TO DO:
Leaving out all pictures, write down exactly the lines from the one containing "50: (41, 338, 0.27)" through the last line of the material.

SUPPLIED INFORMATION:
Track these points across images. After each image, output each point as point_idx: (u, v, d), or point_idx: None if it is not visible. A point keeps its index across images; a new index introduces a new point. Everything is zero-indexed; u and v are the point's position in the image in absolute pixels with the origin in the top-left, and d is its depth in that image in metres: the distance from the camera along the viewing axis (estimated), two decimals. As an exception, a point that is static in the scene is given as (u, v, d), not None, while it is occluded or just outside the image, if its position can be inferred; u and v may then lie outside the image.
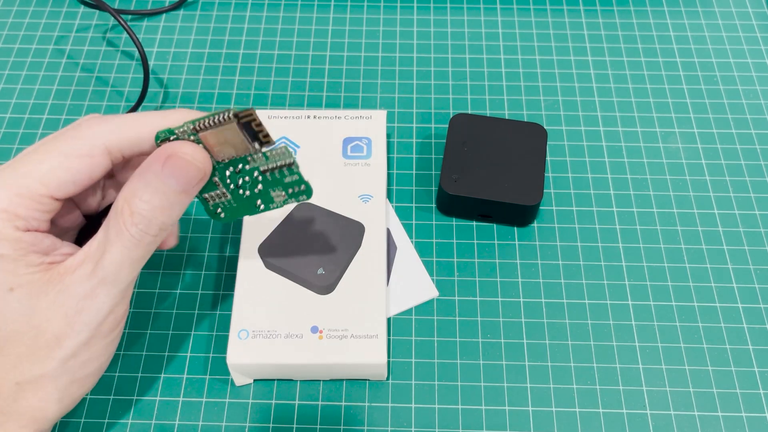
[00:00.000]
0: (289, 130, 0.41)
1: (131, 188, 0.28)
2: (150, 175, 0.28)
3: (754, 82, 0.47)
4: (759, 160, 0.44)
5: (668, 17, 0.50)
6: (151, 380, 0.36)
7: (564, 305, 0.38)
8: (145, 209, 0.28)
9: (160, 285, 0.39)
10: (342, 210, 0.39)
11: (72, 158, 0.28)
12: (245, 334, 0.35)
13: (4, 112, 0.46)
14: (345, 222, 0.38)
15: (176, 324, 0.38)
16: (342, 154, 0.41)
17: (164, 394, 0.36)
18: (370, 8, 0.51)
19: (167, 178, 0.28)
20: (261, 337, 0.35)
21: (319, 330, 0.35)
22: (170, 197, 0.29)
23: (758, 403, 0.36)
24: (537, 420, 0.35)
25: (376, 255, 0.37)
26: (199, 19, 0.50)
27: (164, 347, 0.37)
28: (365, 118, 0.42)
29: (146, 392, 0.36)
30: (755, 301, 0.39)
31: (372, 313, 0.35)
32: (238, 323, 0.35)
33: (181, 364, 0.37)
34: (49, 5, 0.51)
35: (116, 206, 0.28)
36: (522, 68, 0.48)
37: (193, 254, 0.40)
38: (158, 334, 0.37)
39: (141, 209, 0.28)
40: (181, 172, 0.28)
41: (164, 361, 0.37)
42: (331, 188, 0.39)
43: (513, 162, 0.40)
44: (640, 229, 0.41)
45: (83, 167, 0.29)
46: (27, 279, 0.28)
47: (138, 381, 0.36)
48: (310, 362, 0.34)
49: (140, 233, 0.28)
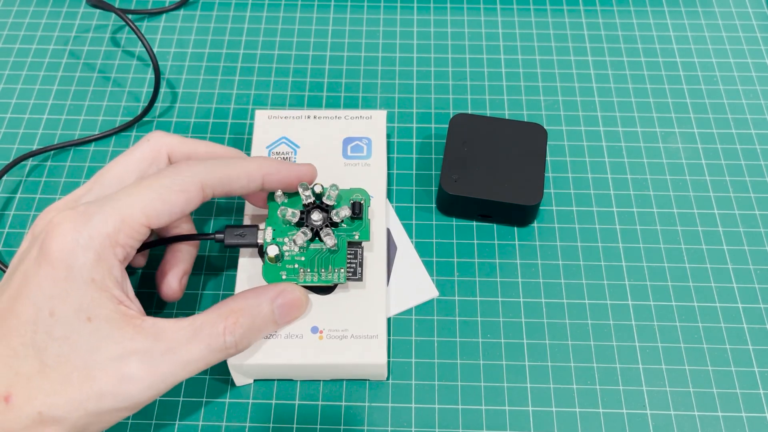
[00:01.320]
0: (289, 130, 0.41)
1: (244, 303, 0.31)
2: (263, 300, 0.33)
3: (754, 82, 0.47)
4: (759, 160, 0.44)
5: (668, 17, 0.50)
6: (152, 380, 0.36)
7: (564, 305, 0.38)
8: (248, 325, 0.31)
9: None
10: None
11: (172, 192, 0.30)
12: None
13: (4, 112, 0.46)
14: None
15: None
16: (342, 154, 0.41)
17: (164, 394, 0.36)
18: (370, 8, 0.51)
19: (277, 309, 0.33)
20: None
21: (319, 330, 0.35)
22: (269, 325, 0.33)
23: (758, 403, 0.36)
24: (537, 420, 0.35)
25: (376, 255, 0.37)
26: (200, 20, 0.50)
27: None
28: (365, 118, 0.42)
29: (146, 392, 0.36)
30: (755, 301, 0.39)
31: (372, 313, 0.35)
32: None
33: (181, 364, 0.37)
34: (49, 5, 0.51)
35: (221, 311, 0.31)
36: (522, 68, 0.48)
37: (193, 254, 0.40)
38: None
39: (245, 324, 0.31)
40: (290, 308, 0.34)
41: (164, 361, 0.37)
42: None
43: (513, 162, 0.40)
44: (640, 229, 0.41)
45: (180, 201, 0.31)
46: (107, 314, 0.28)
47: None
48: (310, 362, 0.34)
49: (232, 343, 0.30)
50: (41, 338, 0.27)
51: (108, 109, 0.46)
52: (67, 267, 0.27)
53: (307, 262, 0.35)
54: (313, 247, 0.35)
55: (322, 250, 0.35)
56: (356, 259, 0.36)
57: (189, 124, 0.45)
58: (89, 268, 0.28)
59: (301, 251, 0.35)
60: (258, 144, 0.41)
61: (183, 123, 0.45)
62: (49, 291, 0.27)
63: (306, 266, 0.35)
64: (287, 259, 0.35)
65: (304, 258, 0.35)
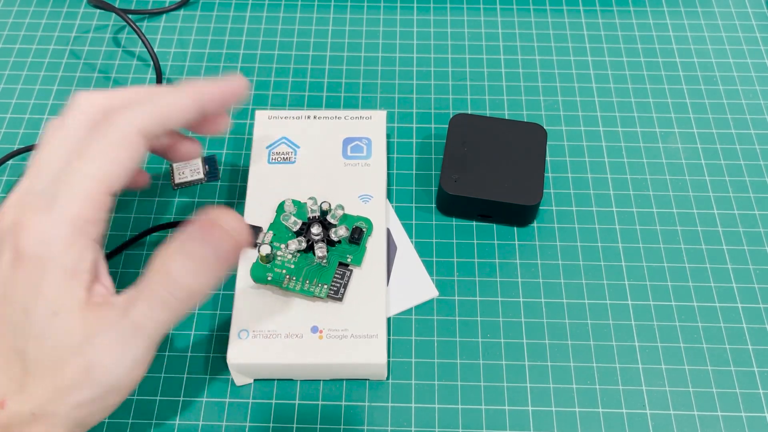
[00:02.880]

SOLUTION TO THE EXERCISE:
50: (41, 338, 0.27)
51: (108, 109, 0.46)
52: (67, 267, 0.27)
53: (307, 262, 0.35)
54: (313, 247, 0.35)
55: (322, 250, 0.35)
56: (356, 259, 0.36)
57: (189, 124, 0.45)
58: (89, 268, 0.28)
59: (301, 251, 0.35)
60: (258, 144, 0.41)
61: (183, 123, 0.45)
62: (49, 291, 0.27)
63: (306, 266, 0.35)
64: (287, 259, 0.35)
65: (304, 258, 0.35)
[00:02.880]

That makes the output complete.